Si, dans le futur, on observait un épisode de verglas comme dans le cas en question, un grattoir situé sur le dessus de certaines voitures du REM serait activé pour frotter la caténaire et empêcher ainsi l’accumulation de glace. Dans le cas de la panne du 5 janvier, le train aurait circulé sur le pont sans grattoirs. L’objectif de cette omission aurait été de récréer de fortes intempéries.

« Si Dame Nature nous donne des conditions extrêmes de verglas ou de froid, on peut suivre la circulation du REM dans des situations intéressantes et tester sa robustesse. Cependant, parfois, il faut provoquer les choses. Dans ce cas-ci, on a décidé de ne pas mettre en place le protocole lié au verglas, pour laisser la glace s’accumuler sur la caténaire », précise le représentant de CDPQ Infra.

Ainsi, contre toute attente, le wagon est parvenu à traverser le pont Samuel-De Champlain, pour ensuite s’immobiliser, la glace ayant rompu l’alimentation électrique du réseau de transport.

Selon Jean-Vincent Lacroix, ce genre d’expérimentations permet à l’équipe technique du REM de colliger des données sur son fonctionnement et sur la résilience du système pour augmenter la fiabilité du réseau avant sa mise en service.

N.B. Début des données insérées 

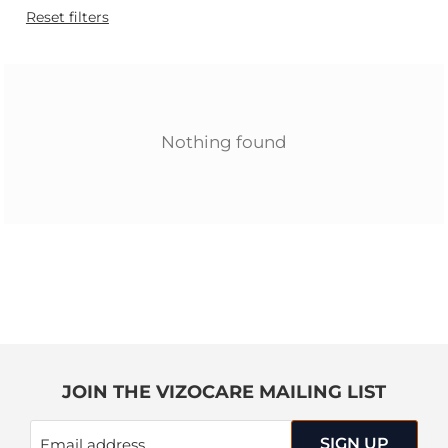
Reset filters
Nothing found
JOIN THE VIZOCARE MAILING LIST
SIGN UP
Email address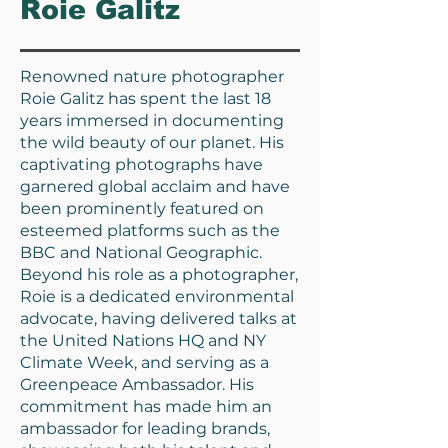
Roie Galitz
Renowned nature photographer
Roie Galitz has spent the last 18
years immersed in documenting
the wild beauty of our planet. His
captivating photographs have
garnered global acclaim and have
been prominently featured on
esteemed platforms such as the
BBC and National Geographic.
Beyond his role as a photographer,
Roie is a dedicated environmental
advocate, having delivered talks at
the United Nations HQ and NY
Climate Week, and serving as a
Greenpeace Ambassador. His
commitment has made him an
ambassador for leading brands,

« On a vu qu’en redémarrant le système à quelques reprises, le point de contact électrique entre la caténaire et le pantographe – qui est l’antenne sur le dessus de la voiture qui frotte la caténaire – s’est refait et la voiture a pu rentrer à bon port à la gare centrale. »

Ce genre de constats est donc précieux pour l’équipe technique, estime le directeur des communications du CDPQ Infra, et ce serait en partie pour cette raison que l’arrivée de REM sur la Rive-Sud a été reportée en octobre dernier. Ceux qui l’attendaient devront s’armer de patience et espérer « qu’un hiver difficile en termes de neige, de verglas, de glace et de froid ».